Il n’a jamais été jeune Léo. Ni dans sa tête, ni dans son cœur. 70 hivers à traîner ses sabots pleins de colère. Il n’aime rien Léo. Pas même son chien. Il sent le patibulaire, l’être ingrat que rien n’éclaire. Il ne pleut jamais dans les Pouilles, sauf aujourd’hui. Et il râle, dès le réveil, en faisant réchauffer son café. La vache, qui lui sert de chien, bave sur les planches de son parquet. Il prend un vieux quignon de pain et lui balance. Il se souvient même plus pourquoi il a pris un chien. Il a essayé de le perdre une fois. Mais le chien est revenu 3 jours plus tard. Sale, comme un vieux cochon. Alors il l’a gardé, pour tromper l’ennui. La pluie redouble et éclate sur les volets pourris. Il ne les ouvre jamais. Léo ronchonne en allant chercher sa canne. Un bâton de marche plutôt qu’une canne. Avec lequel, à l’occasion, il frappe le cul de son chien. Il enfile une gabardine élimée. Le chien se dresse. Ça fait bien longtemps qu’il a perdu la laisse. La bave du danois coule en longs filets gluants sur le tapis. Il prend les clés, pendues à un clou et sort. Le chien sur ses talons.

Ce n’est pas la ville ici. Y’a pas grand-chose d’autres que des oliviers. Tous biscornus. Des plantes toutes sèches et des cailloux. Y’a moins de dix maisons dans le hameau. Dont deux en ruines. Il connaît tout le monde Léo mais dit jamais bonjour à personne. Pourquoi faire ? Il ne parle même pas à son chien. Il passe à côté de la ferme des Manganelli. Fabio le salue d’un geste de la main. Jamais fatigué le gros Fabio. Pousser des brouettes d’olives du soir au matin, ça ne l’a pas fait maigrir ! Léo n’aime pas l’huile d’olive des Manganelli. Elle sent le ranci. Il pousse sur son bâton pour monter le chemin d’Andrano. Arrivé en haut, il fait une pause. Il est plus si jeune. Le chien a disparu. Si seulement ! Mais il entend aboyer au loin, derrière le pic de Vista Gargano. Puis, comme un écho, un autre aboiement. C’est pas son chien. La pluie a cessé mais la terre trop aride ne l’absorbe pas. Ça fait des flaques aussi grosses que des lacs et Léo est obligé de patauger. Il a le pantalon tout crotté. Il voit son chien, un chien aussi gros qu’une vache ça se voit de loin. Et à côté une petite bête ridicule. Une boule de poils souillée qui couine plus qu’elle n'aboie.
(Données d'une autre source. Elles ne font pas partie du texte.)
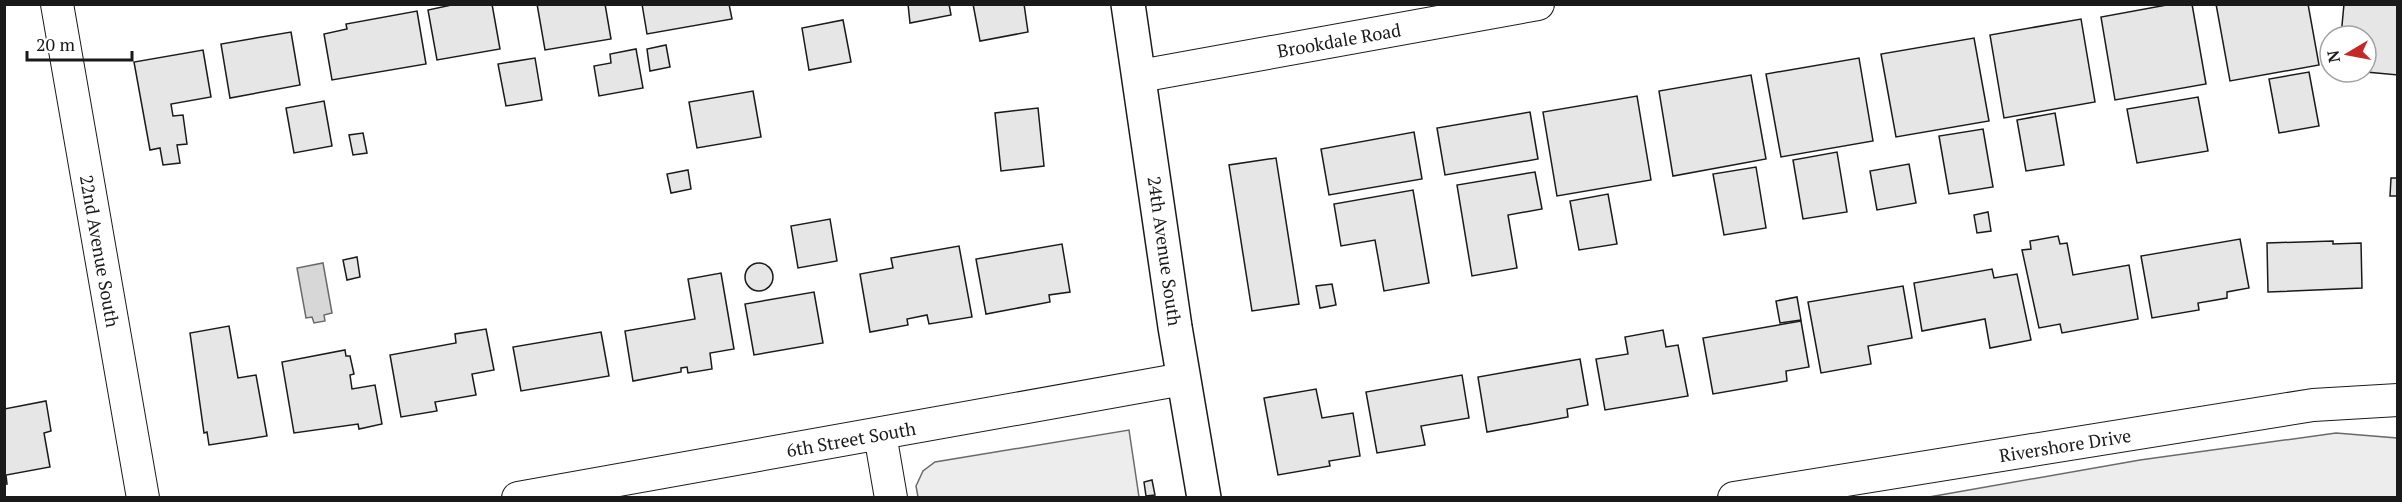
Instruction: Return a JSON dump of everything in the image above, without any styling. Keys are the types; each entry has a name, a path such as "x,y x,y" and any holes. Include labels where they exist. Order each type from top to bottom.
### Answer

Il s’avance en serrant plus fort sa canne. Il s’apprête à en jouer sur les flancs de la petite bête pour la faire déguerpir. Son bâton se fige, il entend une voix. « Aiuto, Aiuto, Aiutami ! ». Assise contre un tronc d’olivier mort, une femme, toute petite, le supplie. La main sur sa cheville gonflée et lacérée. Léo s’approche...

Elle a plus 20 ans Gabriela et elle parle pour deux. Elle chante aussi. Elle ouvre les volets pourris et nettoie les tapis. Elle fait du café frais et en verse dans la tasse de Léo chaque matin. Elle aime l’huile d’olive des Manganelli, elle en met partout. Elle boite encore mais Léo lui a trouvé une canne. Il a deux chiens maintenant Léo. Dont un ridicule. Et une femme, toute petite, qui lui tient la main.